I get it on the golf course every time I'm paired with a stranger. There's a wait on the fourth tee, and the guy says, "So what do you do for a living?"
(I generally want to avoid this conversation because I like to keep golf separate from life, the reason I play in the first place. Similarly, I don't take my business cards to bed with me in case I meet a potentially useful new contact in my dreams.)
"I'm a writer," I say, never able to hide the pride. It's cool to be a writer. It's old. It's elemental. It's a little like announcing you're a fisherman, or a hunter (or a clown or a prostitute). "Am a writer," my novelist mother once wrote. "Get to call myself that because I write."
But then there is dread. Dread because the response is so perfectly predictable.
"Oh, wow!" Pause, two seconds. "What sort of writing do you do?"
That last question means, "How on earth do you make a living? Or is your wife an investment banker and you're actually a bum and that's why you're on the golf course in the middle of the week?"
My pride forces me to convince the fellow that I do make a living, by hook and by crook, an exercise I resent.

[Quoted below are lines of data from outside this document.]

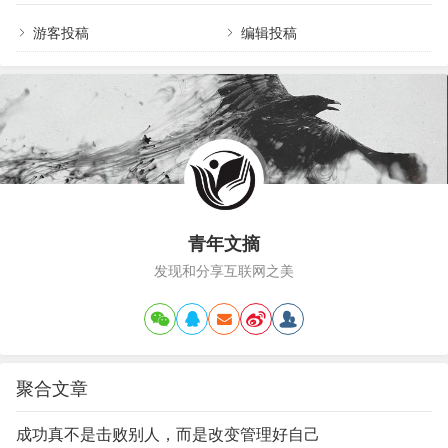
温对人体的损害，远远超出了我们通常的认知。长
期暴露在高温环境中，不仅影响当下的舒适感，更
游客投稿
编辑投稿
会持续削弱脂肪代谢能力。之后面对高脂饮食时，
人体更容易堆积脂肪，一步步走向肥胖和代谢紊
乱。研究发现，高温累积暴露量的增加会加速生物
衰老，其作用程…
青年文摘
发现和分享互联网之美
聚合文章
成功真不是击败别人，而是改变管理好自己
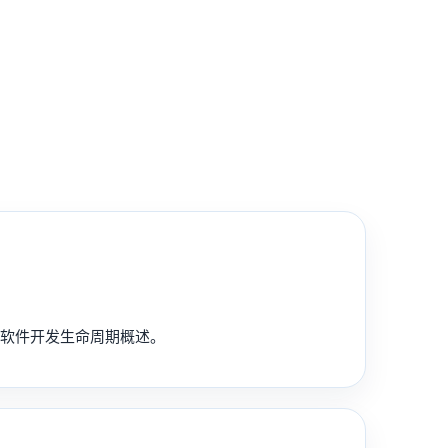
及软件开发生命周期概述。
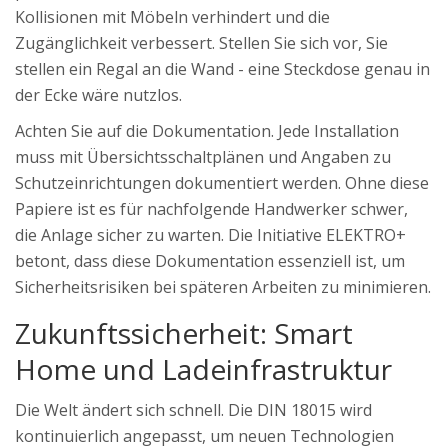
Kollisionen mit Möbeln verhindert und die
Zugänglichkeit verbessert. Stellen Sie sich vor, Sie
stellen ein Regal an die Wand - eine Steckdose genau in
der Ecke wäre nutzlos.
Achten Sie auf die Dokumentation. Jede Installation
muss mit Übersichtsschaltplänen und Angaben zu
Schutzeinrichtungen dokumentiert werden. Ohne diese
Papiere ist es für nachfolgende Handwerker schwer,
die Anlage sicher zu warten. Die Initiative ELEKTRO+
betont, dass diese Dokumentation essenziell ist, um
Sicherheitsrisiken bei späteren Arbeiten zu minimieren.
Zukunftssicherheit: Smart
Home und Ladeinfrastruktur
Die Welt ändert sich schnell. Die DIN 18015 wird
kontinuierlich angepasst, um neuen Technologien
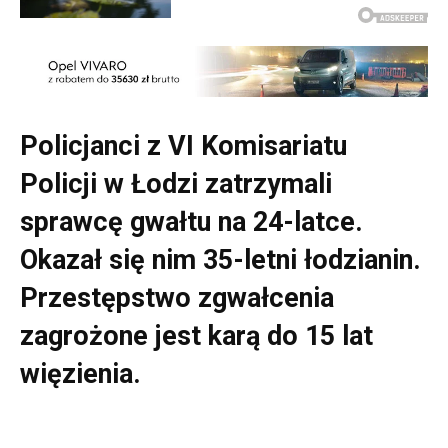
Policjanci z VI Komisariatu
Policji w Łodzi zatrzymali
sprawcę gwałtu na 24-latce.
Okazał się nim 35-letni łodzianin.
Przestępstwo zgwałcenia
zagrożone jest karą do 15 lat
więzienia.
Odtwarzacz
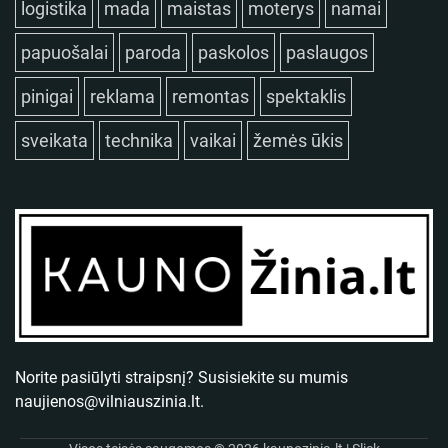
logistika
mada
maistas
moterys
namai
papuošalai
paroda
paskolos
paslaugos
pinigai
reklama
remontas
spektaklis
sveikata
technika
vaikai
žemės ūkis
Norite pasiūlyti straipsnį? Susisiekite su mumis
naujienos@vilniauszinia.lt
.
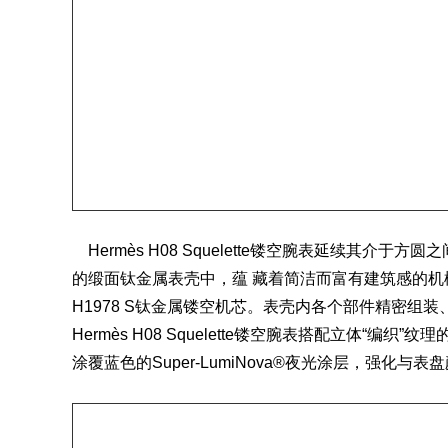
Hermès H08 Squelette镂空腕表延续其介
的缎面钛金属表壳中，蕴 藏着简洁而富有建筑感的
H1978 S钛金属镂空机芯。表壳内各个部件精密组
Hermès H08 Squelette镂空腕表搭配立体“编织”纹理
涂覆蓝色的Super-LumiNova®夜光涂层，强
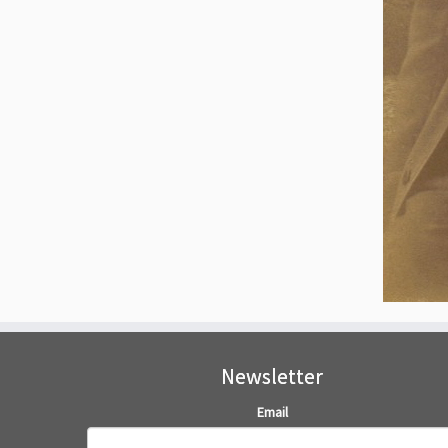
Newsletter
Email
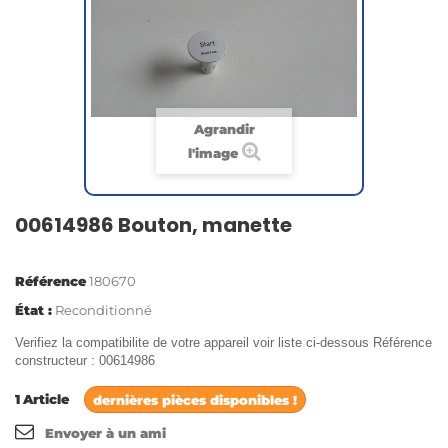
Agrandir
l'image
00614986 Bouton, manette
Référence
180670
État :
Reconditionné
Verifiez la compatibilite de votre appareil voir liste ci-dessous Référence
constructeur : 00614986
1
Article
dernières pièces disponibles !
Envoyer à un ami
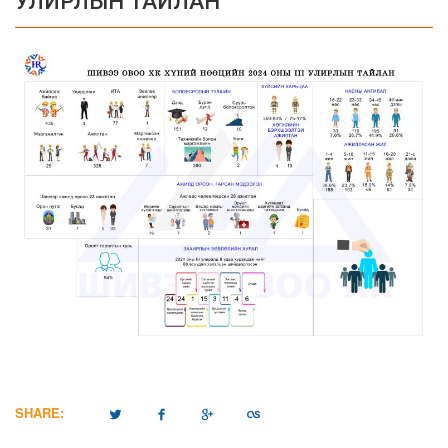
УЛИРЛЫН ТАЙЛАН
SHARE:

Once I've achieved this, his next line, if it's not the worst-case, "I've got a story you should write!"—it's something to the effect of how interesting my work must be.
Which I take as a confession about how boring his life must be.
My old man, an advertising writer, used to see everyone else's job as a nightmare of tedium. Even a doctor, he said. "Can you imagine, day after day, hour after hour, patient after patient, describing the same symptoms over and over as if they were just the most important thing in the world? And you having to listen gravely, even though in most cases you know from the moment they walk into the office that you're going to prescribe amoxicillan."
Glad Dad wasn't a doctor? Me too. But maybe he was onto something. Maybe a writer does have a kind of blue sky that others don't. But the writer also has a blank page to contend with. (A bus driver once told me he pitied writers when he opened up the newspaper and tried to imagine some poor wretch having to write all those words!) A writer's work isn't done for him in the form of a full waiting room. A writer's work, however familiar the subject has become, must be done from scratch.
“People would say I must have had such a great life doing this, people who were engineers, doctors, insurance salesmen or whatever,” said radio comedy writer Tom Koch, who died last week, “But it was the kind of work where every morning I would wake up and think, ‘My God, I wonder if I can do it again today.’ There is no way you prepare to do it, or even know how you do it.”
And maybe that's the best thing about it.